11. (U) Econ FSN spoke with Shaha of the Hotel Association, who said
he is optimistic that Malaysia will achieve the predicted number of
tourists, provided no unforeseen global events such as a bird flu
outbreak or a tsunami occurs. He said electricity is the second
largest cost to hotels after salary, which is why his group has
asked Malaysia's power company and the trade ministry (MITI) to
provide appropriate incentives to ease the burden on hotels. The
hotel industry is in operation 24 hours a day, and cannot adjust its
operations to off-peak hours like the industrial and manufacturing
sector. Hotels have made efforts to increase energy efficiency to
mitigate the increased cost of power, according to Shaha, but older
hotels have found this difficult. The hotel industry also has asked
MITI for incentives to cover new equipment for hotels undergoing
renovations and upgrading.


KUALA LUMP 00001224 003 OF 003


Pricing Flap Over Harry Potter
--------------


12. (U) Malaysia's biggest book chains (MPH, Popular, Harris, and
Times) briefly launched a boycott of the new Harry Potter book to
highlight how their business is threatened by two hypermarkets,
Tesco and Carrefour. The two hypermarkets initially marketed "Harry
Potter and the Deathly Hallows" at the discounted price of RM69.60
(approximately USD 20),far below its recommended retail price of
RM109.90 (approximately USD 32). Minister of Domestic Trade and
Consumer Affairs (MDTCA) Shafie Apdal defended the hypermarkets,
saying such discounts benefit the public. Shafie's move was
somewhat unusual in that the MDTCA is often called upon to support
smaller scale Malaysian retailers; at the same time, the ministry
expends considerable resources to ensure that Malaysian consumers
are not overcharged for the large number of staple products subject
to government price controls.

MIER Raises Its Economic Growth Forecast
--------------


13. (U) The Malaysian Institute of Economic Research (MIER) has
revised Malaysia's economic growth upwards to 5.7% year-on-year in
2007 from 5.6% forecast a month ago. Despite the revision, the
growth projection is still below the official estimate of 6%. MIER
executive director Mohamed Ariff said the Malaysian economy is
underperforming as it is capable of 6.5% growth. He blamed the
relatively slow growth to weak domestic investment. He also
commented that although FDI inflows to Malaysia have increased in
2006 after bottoming out in 2005, they are still below pre-crisis
levels and lag behind Singapore and Thailand.


Call to Hasten Mergers of Malaysian Banks
--------------


14. (U) Nazir Razak, CEO of CIMB Group, Malaysia's second-largest
banking conglomerate, announced at a conference on the banking
sector that, in his view, the Central Bank should intervene to force
the acceleration of mergers of domestic banks.
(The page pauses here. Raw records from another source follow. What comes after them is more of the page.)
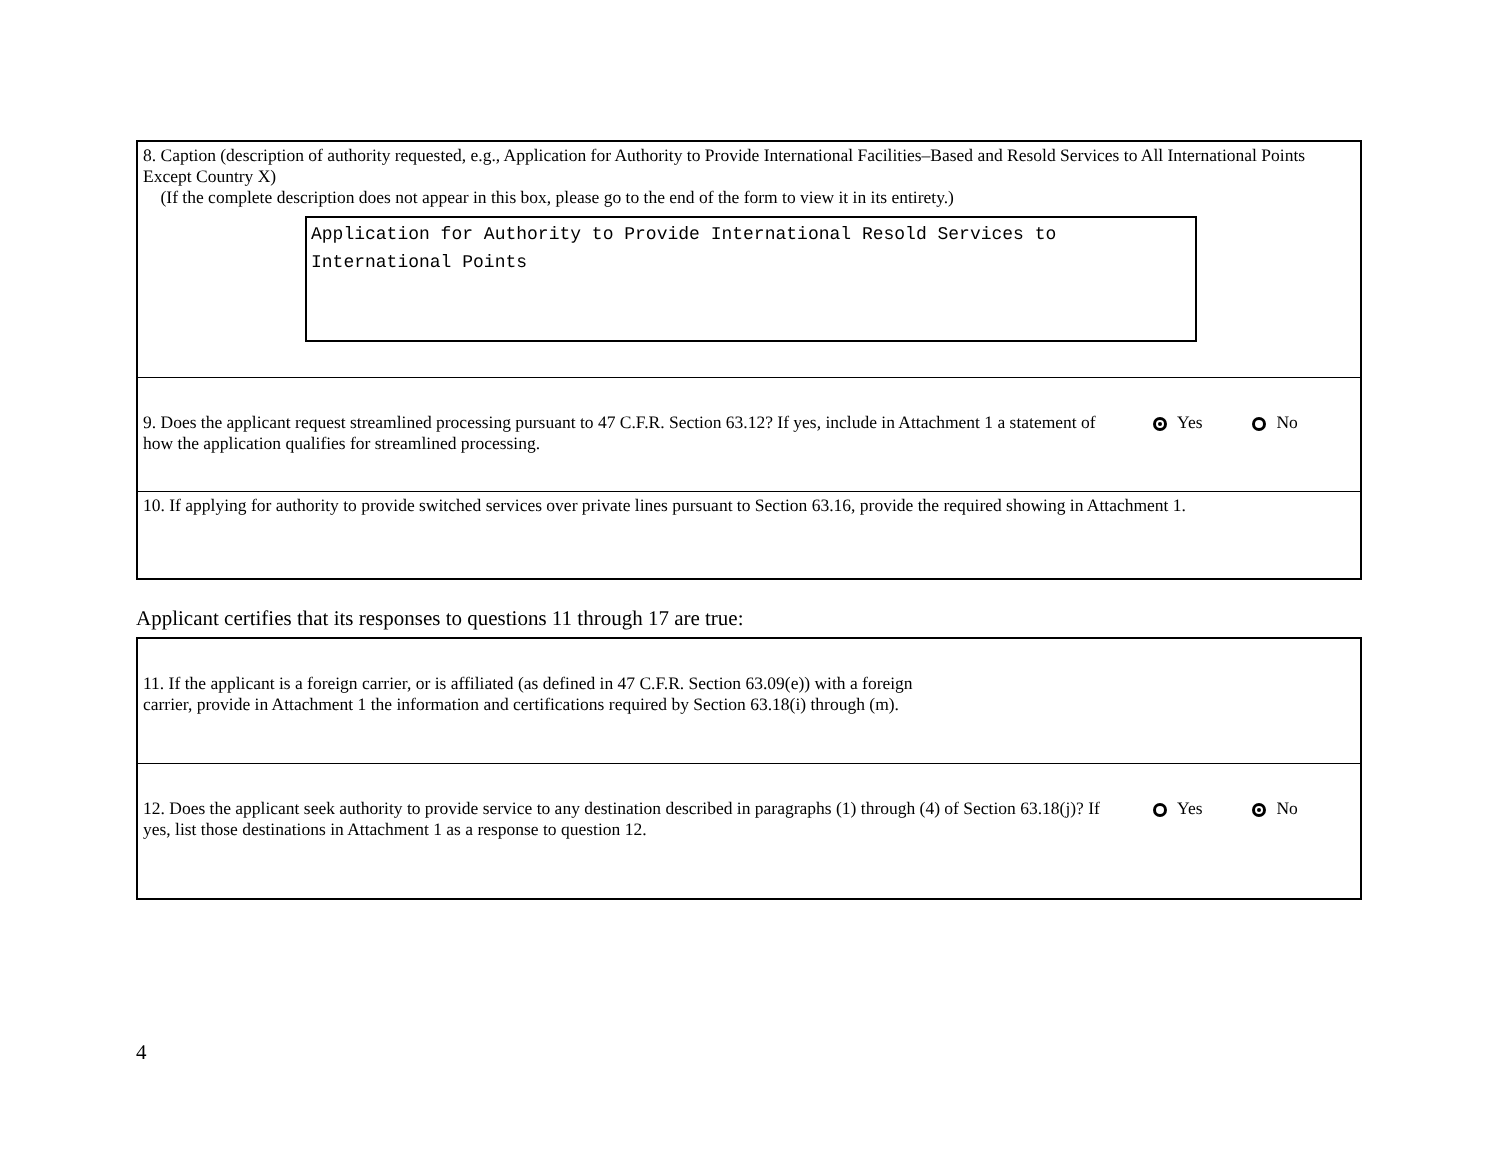8. Caption (description of authority requested, e.g., Application for Authority to Provide International Facilities–Based and Resold Services to All International Points Except Country X)
(If the complete description does not appear in this box, please go to the end of the form to view it in its entirety.)
Application for Authority to Provide International Resold Services to International Points
9. Does the applicant request streamlined processing pursuant to 47 C.F.R. Section 63.12? If yes, include in Attachment 1 a statement of how the application qualifies for streamlined processing.
Yes No
10. If applying for authority to provide switched services over private lines pursuant to Section 63.16, provide the required showing in Attachment 1.
Applicant certifies that its responses to questions 11 through 17 are true:
11. If the applicant is a foreign carrier, or is affiliated (as defined in 47 C.F.R. Section 63.09(e)) with a foreign
carrier, provide in Attachment 1 the information and certifications required by Section 63.18(i) through (m).
12. Does the applicant seek authority to provide service to any destination described in paragraphs (1) through (4) of Section 63.18(j)? If yes, list those destinations in Attachment 1 as a response to question 12.
Yes No
4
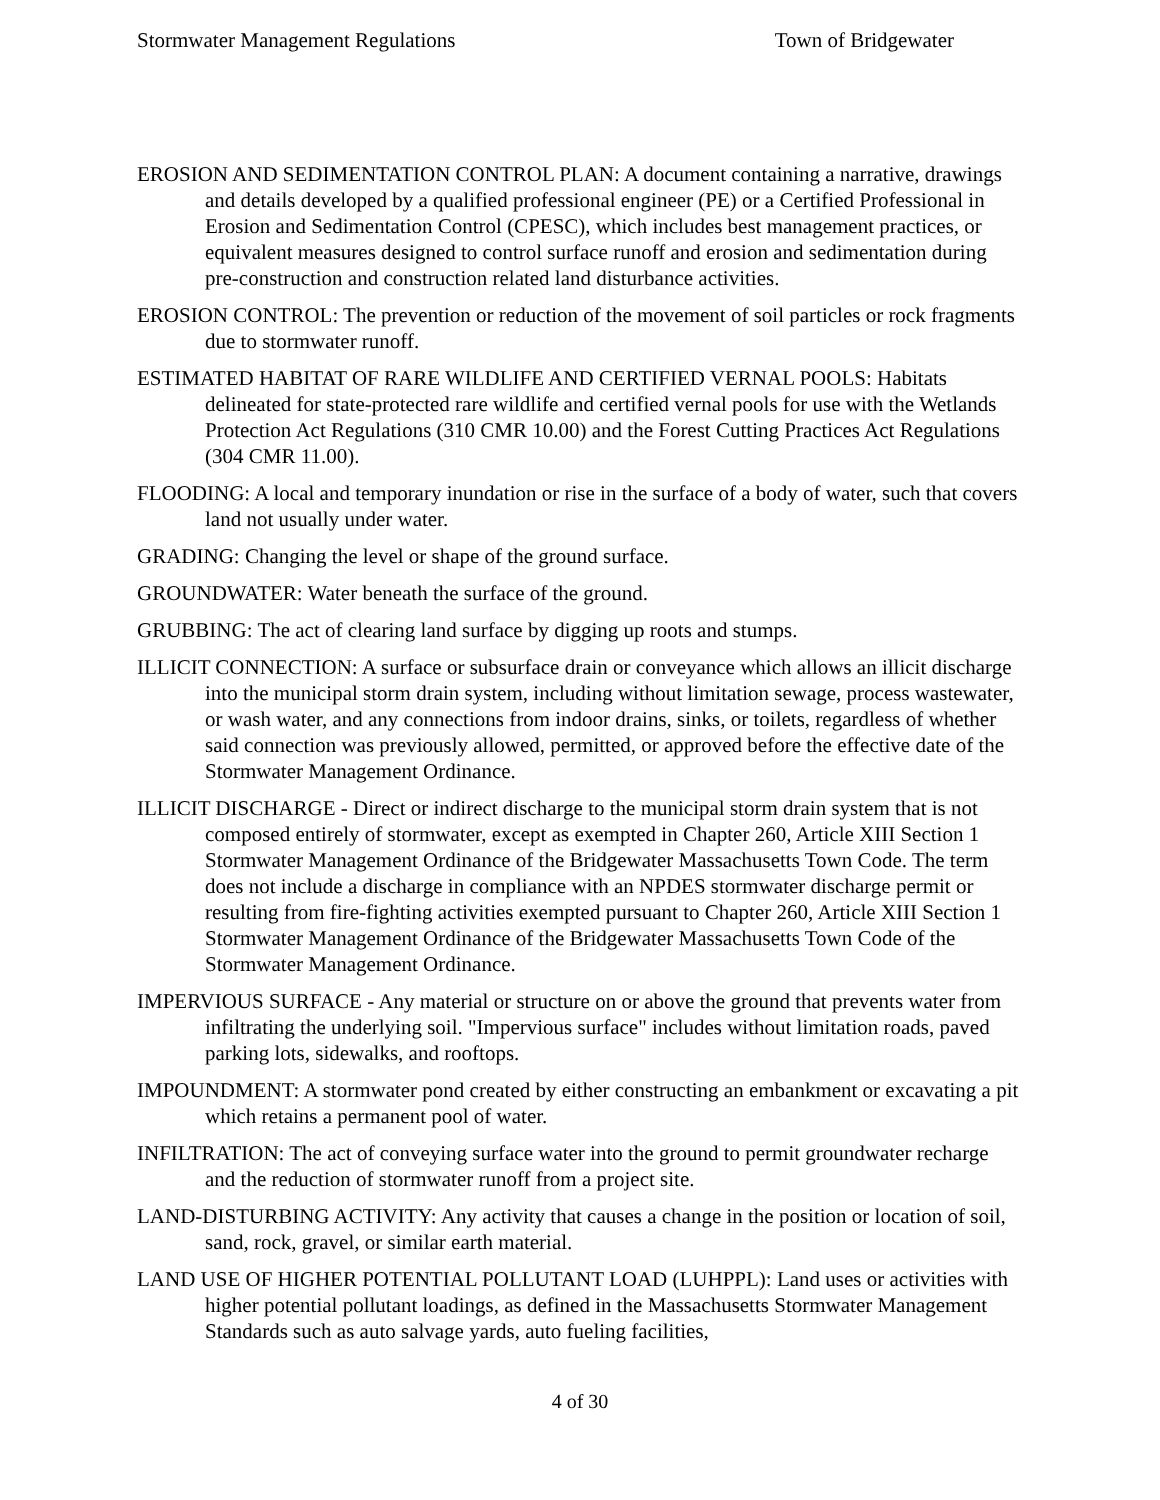Stormwater Management Regulations Town of Bridgewater
EROSION AND SEDIMENTATION CONTROL PLAN: A document containing a narrative, drawings and details developed by a qualified professional engineer (PE) or a Certified Professional in Erosion and Sedimentation Control (CPESC), which includes best management practices, or equivalent measures designed to control surface runoff and erosion and sedimentation during pre-construction and construction related land disturbance activities.
EROSION CONTROL: The prevention or reduction of the movement of soil particles or rock fragments due to stormwater runoff.
ESTIMATED HABITAT OF RARE WILDLIFE AND CERTIFIED VERNAL POOLS: Habitats delineated for state-protected rare wildlife and certified vernal pools for use with the Wetlands Protection Act Regulations (310 CMR 10.00) and the Forest Cutting Practices Act Regulations (304 CMR 11.00).
FLOODING: A local and temporary inundation or rise in the surface of a body of water, such that covers land not usually under water.
GRADING: Changing the level or shape of the ground surface.
GROUNDWATER: Water beneath the surface of the ground.
GRUBBING: The act of clearing land surface by digging up roots and stumps.
ILLICIT CONNECTION: A surface or subsurface drain or conveyance which allows an illicit discharge into the municipal storm drain system, including without limitation sewage, process wastewater, or wash water, and any connections from indoor drains, sinks, or toilets, regardless of whether said connection was previously allowed, permitted, or approved before the effective date of the Stormwater Management Ordinance.
ILLICIT DISCHARGE - Direct or indirect discharge to the municipal storm drain system that is not composed entirely of stormwater, except as exempted in Chapter 260, Article XIII Section 1 Stormwater Management Ordinance of the Bridgewater Massachusetts Town Code. The term does not include a discharge in compliance with an NPDES stormwater discharge permit or resulting from fire-fighting activities exempted pursuant to Chapter 260, Article XIII Section 1 Stormwater Management Ordinance of the Bridgewater Massachusetts Town Code of the Stormwater Management Ordinance.
IMPERVIOUS SURFACE - Any material or structure on or above the ground that prevents water from infiltrating the underlying soil. "Impervious surface" includes without limitation roads, paved parking lots, sidewalks, and rooftops.
IMPOUNDMENT: A stormwater pond created by either constructing an embankment or excavating a pit which retains a permanent pool of water.
INFILTRATION: The act of conveying surface water into the ground to permit groundwater recharge and the reduction of stormwater runoff from a project site.
LAND-DISTURBING ACTIVITY: Any activity that causes a change in the position or location of soil, sand, rock, gravel, or similar earth material.
LAND USE OF HIGHER POTENTIAL POLLUTANT LOAD (LUHPPL): Land uses or activities with higher potential pollutant loadings, as defined in the Massachusetts Stormwater Management Standards such as auto salvage yards, auto fueling facilities,
4 of 30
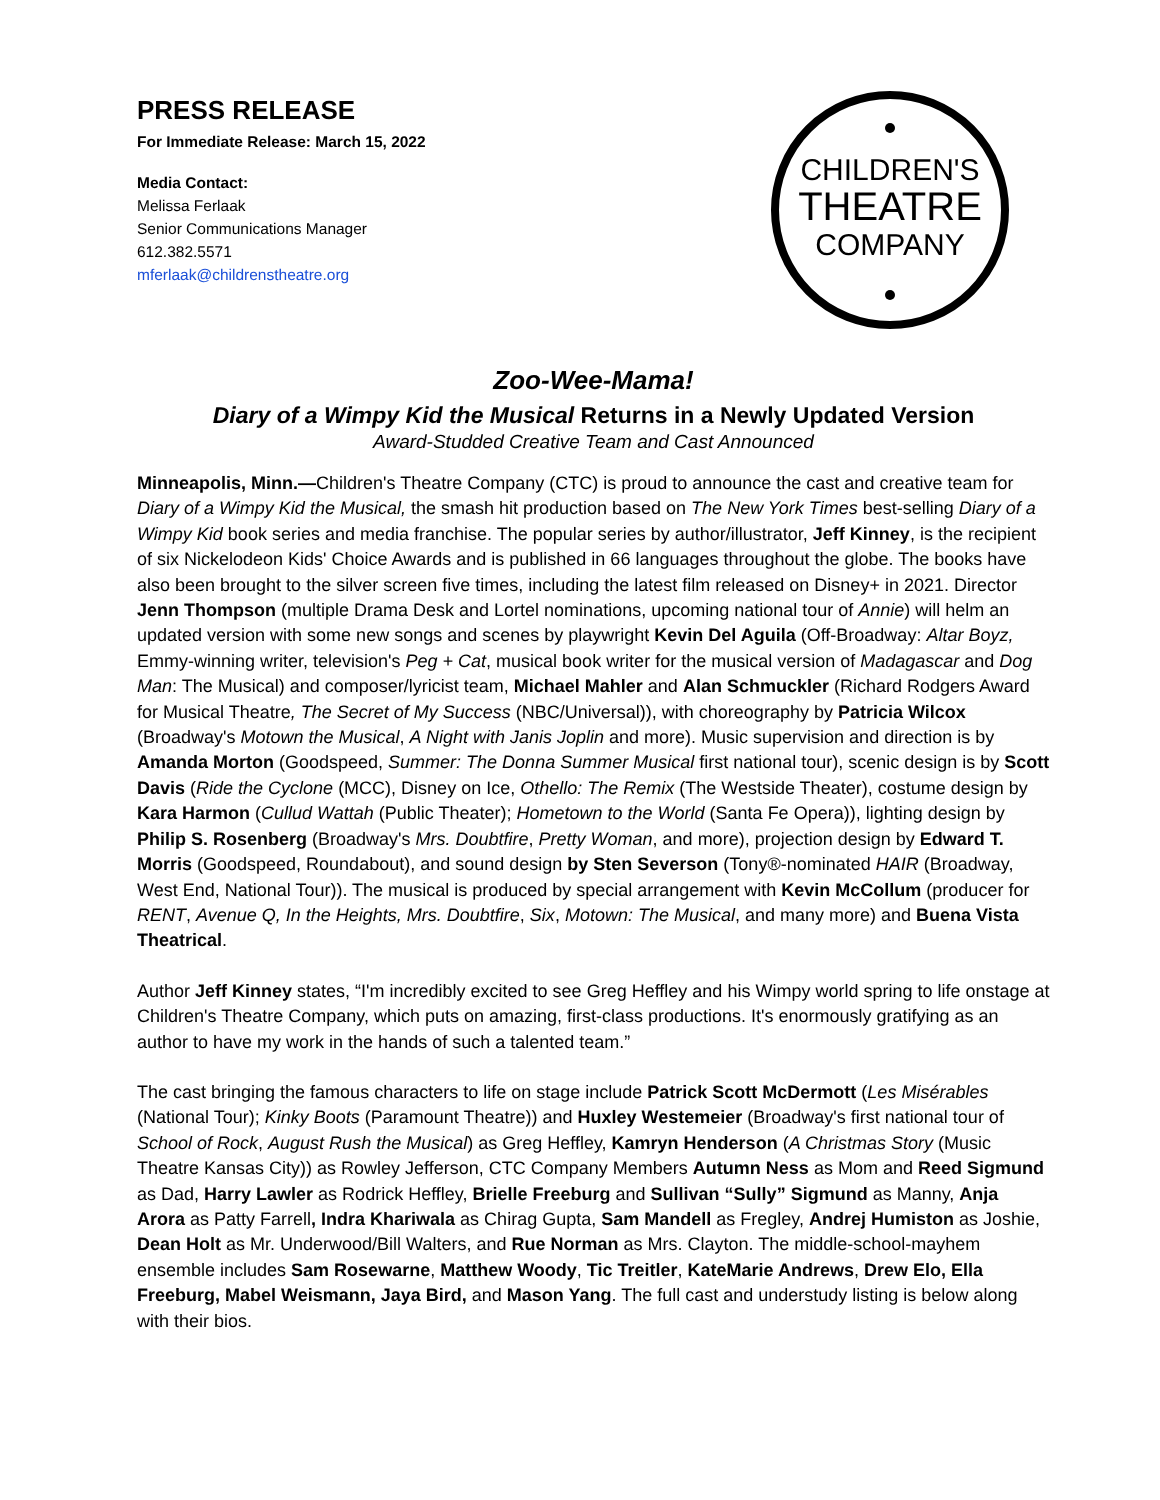PRESS RELEASE
For Immediate Release: March 15, 2022
Media Contact:
Melissa Ferlaak
Senior Communications Manager
612.382.5571
mferlaak@childrenstheatre.org
CHILDREN'S
THEATRE
COMPANY
Zoo-Wee-Mama!
Diary of a Wimpy Kid the Musical Returns in a Newly Updated Version
Award-Studded Creative Team and Cast Announced
Minneapolis, Minn.—Children's Theatre Company (CTC) is proud to announce the cast and creative team for Diary of a Wimpy Kid the Musical, the smash hit production based on The New York Times best-selling Diary of a Wimpy Kid book series and media franchise. The popular series by author/illustrator, Jeff Kinney, is the recipient of six Nickelodeon Kids' Choice Awards and is published in 66 languages throughout the globe. The books have also been brought to the silver screen five times, including the latest film released on Disney+ in 2021. Director Jenn Thompson (multiple Drama Desk and Lortel nominations, upcoming national tour of Annie) will helm an updated version with some new songs and scenes by playwright Kevin Del Aguila (Off-Broadway: Altar Boyz, Emmy-winning writer, television's Peg + Cat, musical book writer for the musical version of Madagascar and Dog Man: The Musical) and composer/lyricist team, Michael Mahler and Alan Schmuckler (Richard Rodgers Award for Musical Theatre, The Secret of My Success (NBC/Universal)), with choreography by Patricia Wilcox (Broadway's Motown the Musical, A Night with Janis Joplin and more). Music supervision and direction is by Amanda Morton (Goodspeed, Summer: The Donna Summer Musical first national tour), scenic design is by Scott Davis (Ride the Cyclone (MCC), Disney on Ice, Othello: The Remix (The Westside Theater), costume design by Kara Harmon (Cullud Wattah (Public Theater); Hometown to the World (Santa Fe Opera)), lighting design by Philip S. Rosenberg (Broadway's Mrs. Doubtfire, Pretty Woman, and more), projection design by Edward T. Morris (Goodspeed, Roundabout), and sound design by Sten Severson (Tony®-nominated HAIR (Broadway, West End, National Tour)). The musical is produced by special arrangement with Kevin McCollum (producer for RENT, Avenue Q, In the Heights, Mrs. Doubtfire, Six, Motown: The Musical, and many more) and Buena Vista Theatrical.
Author Jeff Kinney states, “I'm incredibly excited to see Greg Heffley and his Wimpy world spring to life onstage at Children's Theatre Company, which puts on amazing, first-class productions. It's enormously gratifying as an author to have my work in the hands of such a talented team.”
The cast bringing the famous characters to life on stage include Patrick Scott McDermott (Les Misérables (National Tour); Kinky Boots (Paramount Theatre)) and Huxley Westemeier (Broadway's first national tour of School of Rock, August Rush the Musical) as Greg Heffley, Kamryn Henderson (A Christmas Story (Music Theatre Kansas City)) as Rowley Jefferson, CTC Company Members Autumn Ness as Mom and Reed Sigmund as Dad, Harry Lawler as Rodrick Heffley, Brielle Freeburg and Sullivan “Sully” Sigmund as Manny, Anja Arora as Patty Farrell, Indra Khariwala as Chirag Gupta, Sam Mandell as Fregley, Andrej Humiston as Joshie, Dean Holt as Mr. Underwood/Bill Walters, and Rue Norman as Mrs. Clayton. The middle-school-mayhem ensemble includes Sam Rosewarne, Matthew Woody, Tic Treitler, KateMarie Andrews, Drew Elo, Ella Freeburg, Mabel Weismann, Jaya Bird, and Mason Yang. The full cast and understudy listing is below along with their bios.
This would make them
more competitive and better able to withstand the forces of
liberalization, he said. After the Asian financial crisis in 1998,
the Central Bank directed the mergers of many local banks, resulting
in only ten domestic banks by 2000 down from 54 banks just two years
earlier. In 2006 CIMB bought Southern Bank, bringing the number to
nine. Nazir said the merger process is lengthy, and it can take two
to three years for the new bank to become competitive.
Alternatively, he suggested that the Central Bank should raise the
minimum shareholder asset level from its current RM 2 billion (USD
588 million) to RM 10 billion (USD 2.9 billion) to force out the
smaller players. (Note: only two Malaysian banks currently have
assets over RM 10 billion: Nazir's own CIMB Group and Maybank.)


Government To Leave It to Market Forces
--------------

15.(U) Responding to Nazir Razak's call for government intervention
to force further bank mergers, Second Finance Minister Nor Mohamed
Yakcop said the government has no objection to further consolidation
in the banking sector. However, the minister said Malaysia is not
planning to introduce new measures to speed up the process.